• _The problem_:
Give back an exact copy of the lines in the records below, from the line that has "Prípravok obsahuje kombináciu" through the line that has "contrôlés de croisements pour déterminer les", and nothing besides.
======
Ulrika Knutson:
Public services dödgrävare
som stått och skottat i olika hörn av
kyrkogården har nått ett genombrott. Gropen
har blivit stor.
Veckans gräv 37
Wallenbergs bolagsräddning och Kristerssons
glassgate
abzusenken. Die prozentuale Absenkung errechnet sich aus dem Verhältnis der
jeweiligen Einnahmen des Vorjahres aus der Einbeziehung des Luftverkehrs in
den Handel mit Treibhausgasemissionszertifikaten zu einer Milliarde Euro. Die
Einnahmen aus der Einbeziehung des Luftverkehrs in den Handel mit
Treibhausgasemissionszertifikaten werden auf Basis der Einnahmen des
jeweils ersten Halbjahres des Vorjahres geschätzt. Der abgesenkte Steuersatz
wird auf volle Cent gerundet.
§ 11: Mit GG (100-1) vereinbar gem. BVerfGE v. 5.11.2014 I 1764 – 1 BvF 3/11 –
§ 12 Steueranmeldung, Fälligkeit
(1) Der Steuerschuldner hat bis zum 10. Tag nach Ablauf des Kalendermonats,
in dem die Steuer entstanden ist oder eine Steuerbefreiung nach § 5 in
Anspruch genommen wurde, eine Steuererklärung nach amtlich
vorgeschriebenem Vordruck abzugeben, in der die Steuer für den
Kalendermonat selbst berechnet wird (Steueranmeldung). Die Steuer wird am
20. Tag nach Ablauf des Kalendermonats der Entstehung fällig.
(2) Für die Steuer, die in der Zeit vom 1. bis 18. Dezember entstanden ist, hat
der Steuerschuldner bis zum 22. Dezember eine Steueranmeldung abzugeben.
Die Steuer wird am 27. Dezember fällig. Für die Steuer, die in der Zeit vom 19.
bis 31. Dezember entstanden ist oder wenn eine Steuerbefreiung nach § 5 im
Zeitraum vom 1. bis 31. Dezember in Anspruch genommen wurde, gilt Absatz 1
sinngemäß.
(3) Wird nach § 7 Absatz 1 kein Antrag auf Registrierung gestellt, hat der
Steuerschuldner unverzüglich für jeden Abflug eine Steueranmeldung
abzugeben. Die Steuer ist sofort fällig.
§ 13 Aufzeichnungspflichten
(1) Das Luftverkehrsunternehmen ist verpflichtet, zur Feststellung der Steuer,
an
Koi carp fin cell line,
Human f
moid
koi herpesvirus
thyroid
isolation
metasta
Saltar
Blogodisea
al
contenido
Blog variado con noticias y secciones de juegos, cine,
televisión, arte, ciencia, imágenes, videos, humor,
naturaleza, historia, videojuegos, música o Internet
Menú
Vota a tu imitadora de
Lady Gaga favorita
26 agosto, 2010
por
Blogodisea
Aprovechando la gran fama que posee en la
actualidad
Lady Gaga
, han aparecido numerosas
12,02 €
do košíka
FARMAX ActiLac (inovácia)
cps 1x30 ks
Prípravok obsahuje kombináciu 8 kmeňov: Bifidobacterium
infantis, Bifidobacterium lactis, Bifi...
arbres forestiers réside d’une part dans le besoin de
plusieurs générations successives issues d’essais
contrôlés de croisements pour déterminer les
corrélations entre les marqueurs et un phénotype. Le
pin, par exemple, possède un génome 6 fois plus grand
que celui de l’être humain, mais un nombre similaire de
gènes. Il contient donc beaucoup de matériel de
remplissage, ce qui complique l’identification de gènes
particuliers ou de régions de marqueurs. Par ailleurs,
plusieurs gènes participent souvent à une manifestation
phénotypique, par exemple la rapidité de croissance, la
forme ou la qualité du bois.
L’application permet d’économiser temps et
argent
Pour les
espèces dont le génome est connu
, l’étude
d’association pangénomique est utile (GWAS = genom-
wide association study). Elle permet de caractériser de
======
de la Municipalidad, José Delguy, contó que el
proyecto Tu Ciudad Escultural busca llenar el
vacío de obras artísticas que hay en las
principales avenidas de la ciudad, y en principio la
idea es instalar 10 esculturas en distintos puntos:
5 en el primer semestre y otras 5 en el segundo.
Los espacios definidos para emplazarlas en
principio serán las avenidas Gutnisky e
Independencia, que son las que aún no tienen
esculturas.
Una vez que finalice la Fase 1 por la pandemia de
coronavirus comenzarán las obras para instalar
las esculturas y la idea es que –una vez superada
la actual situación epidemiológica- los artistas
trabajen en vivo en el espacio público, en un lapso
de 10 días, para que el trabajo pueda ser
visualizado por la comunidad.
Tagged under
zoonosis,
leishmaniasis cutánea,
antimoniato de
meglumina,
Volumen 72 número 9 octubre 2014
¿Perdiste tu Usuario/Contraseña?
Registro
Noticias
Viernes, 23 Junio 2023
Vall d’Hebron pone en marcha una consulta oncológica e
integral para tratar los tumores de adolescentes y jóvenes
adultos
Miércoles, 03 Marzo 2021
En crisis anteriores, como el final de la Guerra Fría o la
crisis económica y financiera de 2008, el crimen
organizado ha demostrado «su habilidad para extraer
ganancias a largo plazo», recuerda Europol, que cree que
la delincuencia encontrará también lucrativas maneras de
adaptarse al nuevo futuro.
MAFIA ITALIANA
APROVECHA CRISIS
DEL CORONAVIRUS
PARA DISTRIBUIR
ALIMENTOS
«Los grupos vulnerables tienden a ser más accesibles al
======
• _Result of this task_:
Prípravok obsahuje kombináciu 8 kmeňov: Bifidobacterium
infantis, Bifidobacterium lactis, Bifi...
arbres forestiers réside d’une part dans le besoin de
plusieurs générations successives issues d’essais
contrôlés de croisements pour déterminer les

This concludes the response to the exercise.